# Texte source
------------------------

«Much Ado About Nothing» (Joss Whedon)
Avec Amy Acker, Alexis Denisof, Nathan Fillion, Fran Kranz, Jillian Morgese, Sean Maher, Reed Diamond, Clark Gregg, Tom Lenk
Sortie en salle le 29 janvier 2014
https://video.ens-lyon.fr/eduscol-cdl/2014/ANG_2014_MuchAdo.mp4
En adaptant cette comédie de Shakespeare, Joss Whedon marche dans les pas de l’illustre Kenneth Branagh qui avait fait de Much Ado un film remarqué en 1993. Le pari pouvait sembler ambitieux, même prétentieux, et pourtant le résultat est une comédie de mœurs toute en finesse qui respecte et met en valeur l’œuvre du dramaturge élisabéthain.
Jane Howell, réalisatrice de plusieurs adaptations filmiques de Shakespeare pour la BBC, écrivait que pour adapter Shakespeare au cinéma il fallait employer tous les artifices du septième art pour donner de la vraisemblance à l’image et éviter ainsi l’écueil du théâtre filmé. Whedon s’éloigne intelligemment de cette volonté d’une illusion crédible pour jouer et se jouer des conventions théâtrales. Comme au théâtre, un contrat de fiction est signé avec le spectateur. Nous devons accepter de voir des hommes et des femmes habillés en businessmen et filles de bonne famille, s’exprimant en anglais de la Renaissance. La demeure seigneuriale italienne devient une maison bourgeoise qui pourrait être n’importe où, peut-être dans une banlieue chic de Los Angeles (il s’agit en réalité de la résidence de Joss Whedon à Santa Monica).

------------------------

# Entrées extraites

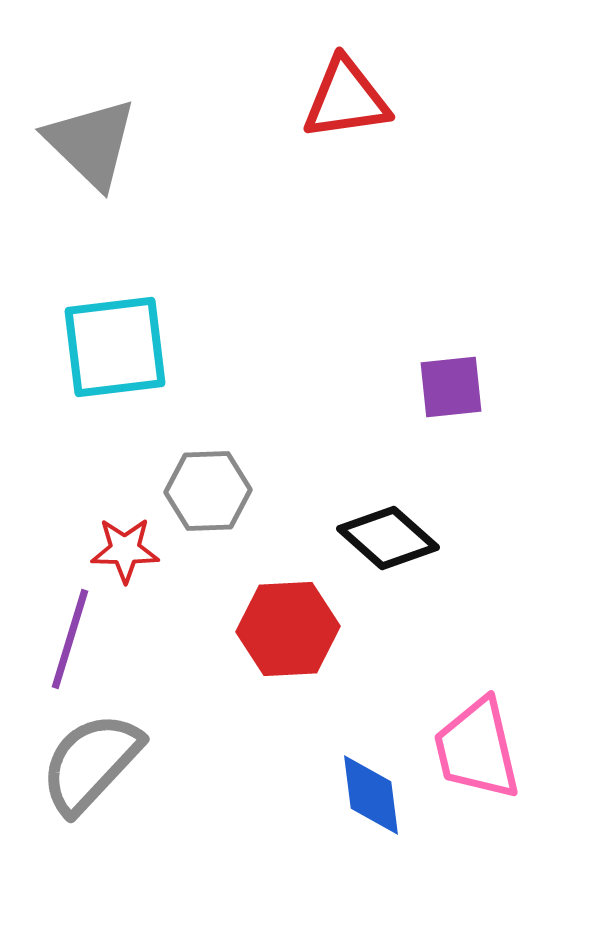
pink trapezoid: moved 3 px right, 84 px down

------------------------

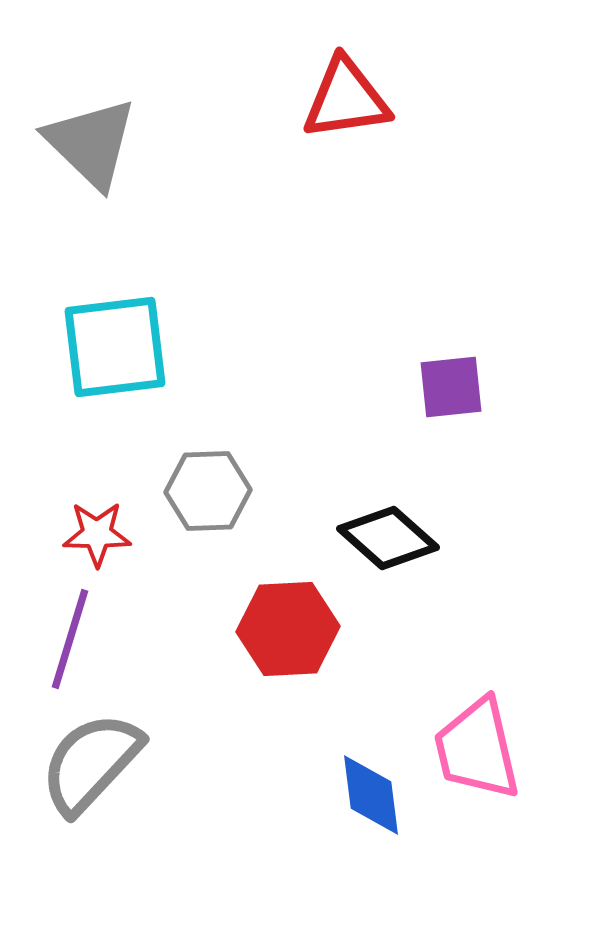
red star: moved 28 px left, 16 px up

------------------------

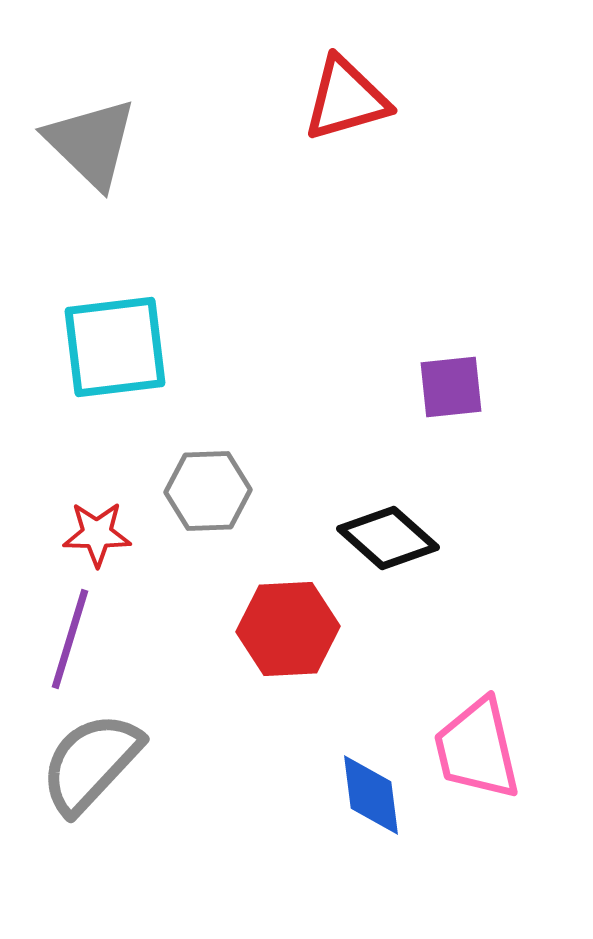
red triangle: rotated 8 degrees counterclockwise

------------------------

# Consignes
**A.** D'après la critique du film, quelle demeure réelle sert de maison bourgeoise dans l'adaptation de Joss Whedon ?
**B.** Reproduisez à l'identique le passage de la critique du film qui commence par « Jane Howell, réalisatrice » et se termine par « à Santa Monica). ».

# Corrigé
**A.** La résidence de Joss Whedon à Santa Monica.

**B.**
Jane Howell, réalisatrice de plusieurs adaptations filmiques de Shakespeare pour la BBC, écrivait que pour adapter Shakespeare au cinéma il fallait employer tous les artifices du septième art pour donner de la vraisemblance à l’image et éviter ainsi l’écueil du théâtre filmé. Whedon s’éloigne intelligemment de cette volonté d’une illusion crédible pour jouer et se jouer des conventions théâtrales. Comme au théâtre, un contrat de fiction est signé avec le spectateur. Nous devons accepter de voir des hommes et des femmes habillés en businessmen et filles de bonne famille, s’exprimant en anglais de la Renaissance. La demeure seigneuriale italienne devient une maison bourgeoise qui pourrait être n’importe où, peut-être dans une banlieue chic de Los Angeles (il s’agit en réalité de la résidence de Joss Whedon à Santa Monica).